Я ощущал непонятную радость, словно участвовал в каком-то аттракционе, ровно до тех пор, пока Жбан не оступился. Лязгнув челюстью, я взвизгнул от боли и тут же рассмеялся над самим собой. Чтобы зубы не так больно щелкали друг о друга, я подложил прослойку из табака. Рот сей же миг наполнился густой коричневой слюной, сплюнуть которую не было сил. Поэтому я просто подался вперед, сливая через неплотно сжатые губы бурую жидкость прямо на шею Жбану.
Зарядил небольшой снегопад; хлопья приятно холодили лицо.
Чарли объехал меня кругом, жадно пялясь на опухоль.
– Даже из-за спины видать, – заметил он. – Скальп и тот вздулся, похож на волосатый шар.
Объехав стороной город, в котором Чарли нашел злополучного доктора, мы через несколько миль увидели следующий – безымянную дыру протяженностью в четверть мили, где жила едва ли сотня человек. Однако с дантистом повезло: мы нашли его почти сразу. Сидя на крылечке своей лавки, доктор по фамилии Уоттс мирно попыхивал трубкой.

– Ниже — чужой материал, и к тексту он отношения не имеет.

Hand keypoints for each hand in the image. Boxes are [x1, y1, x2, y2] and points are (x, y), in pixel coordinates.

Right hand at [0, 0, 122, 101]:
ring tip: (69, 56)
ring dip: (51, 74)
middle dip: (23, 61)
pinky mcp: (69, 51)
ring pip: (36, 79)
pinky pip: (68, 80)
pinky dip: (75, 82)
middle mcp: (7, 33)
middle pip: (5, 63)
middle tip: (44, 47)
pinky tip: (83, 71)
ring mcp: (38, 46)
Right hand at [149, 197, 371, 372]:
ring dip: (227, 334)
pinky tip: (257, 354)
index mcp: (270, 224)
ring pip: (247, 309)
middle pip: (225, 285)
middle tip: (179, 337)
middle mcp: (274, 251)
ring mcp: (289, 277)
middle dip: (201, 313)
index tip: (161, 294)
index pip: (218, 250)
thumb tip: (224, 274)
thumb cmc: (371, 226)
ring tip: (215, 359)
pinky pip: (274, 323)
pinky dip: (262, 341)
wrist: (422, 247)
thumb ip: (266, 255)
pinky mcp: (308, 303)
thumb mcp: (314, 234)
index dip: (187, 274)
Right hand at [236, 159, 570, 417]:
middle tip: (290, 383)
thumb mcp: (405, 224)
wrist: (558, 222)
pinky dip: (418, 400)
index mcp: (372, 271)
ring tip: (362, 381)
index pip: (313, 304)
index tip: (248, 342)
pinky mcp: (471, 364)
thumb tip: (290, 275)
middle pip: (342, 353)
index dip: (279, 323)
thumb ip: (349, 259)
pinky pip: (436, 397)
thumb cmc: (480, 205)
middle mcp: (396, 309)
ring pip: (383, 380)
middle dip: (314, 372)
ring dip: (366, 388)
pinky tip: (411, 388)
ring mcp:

Завидев нас, он улыбнулся.
– Ну и работенка у меня! Радуюсь, когда болезнь вот так вот уродует человека.
Он пригласил меня в небольшую и обставленную со знанием дела комнатку. Усадил в мягкое кожаное кресло, до того новое, что под моим весом оно заскрипело и ахнуло, выпуская воздух. Достав поднос, полный сверкающих инструментов, доктор принялся спрашивать, как я забочусь о зубах. Ни на один вопрос я не дал удовлетворительного ответа, хотя дантист не особенно этим опечалился. Казалось, ему просто за счастье спрашивать.